• _Given data_:

****

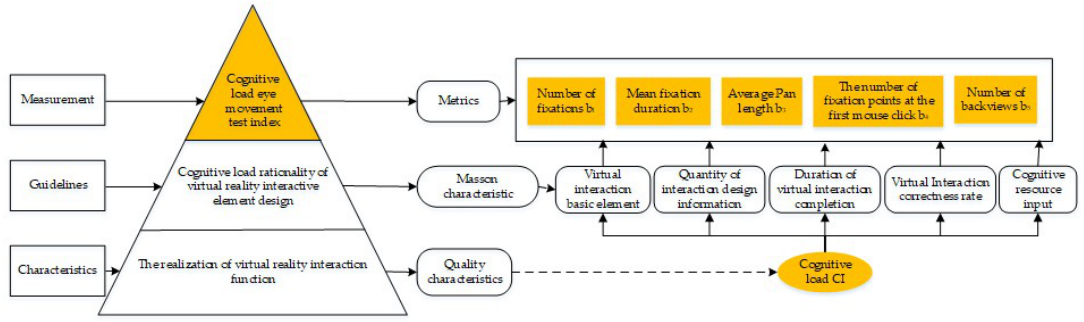
Figure 1. Multi-modal interactive information integration model in a virtual reality system.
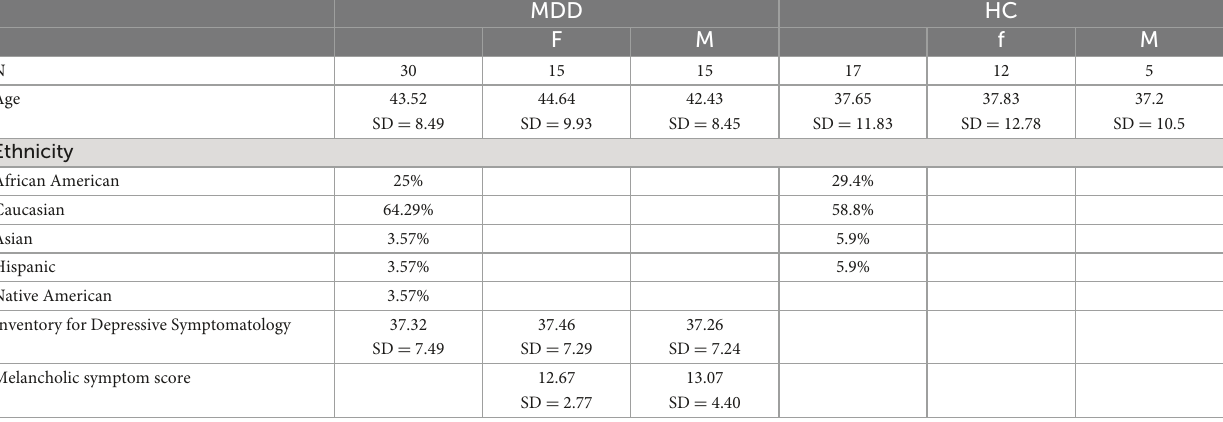
TABLE 1 Demographic and clinical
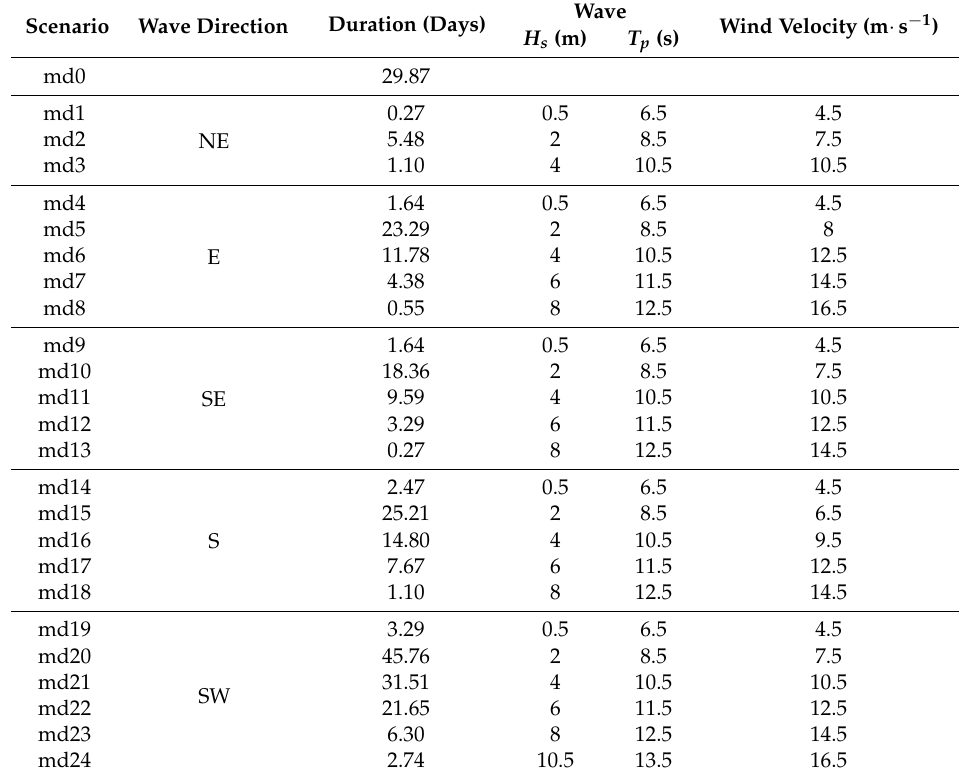
Table 1. Scenario simulations in the low flow season (December to August).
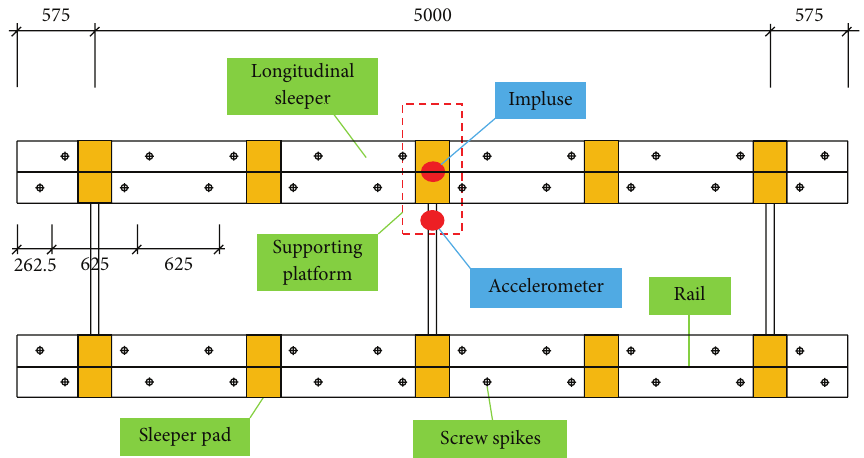
Figure 3: Plan of the test ladder track (unit: mm).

****

• _Your objective_:
Wherever a picture appears, omit it; copy the rest of the data exactly.

• _Response below_:
Figure 1. Multi-modal interactive information integration model in a virtual reality system.
TABLE 1 Demographic and clinical
Table 1. Scenario simulations in the low flow season (December to August).
Figure 3: Plan of the test ladder track (unit: mm).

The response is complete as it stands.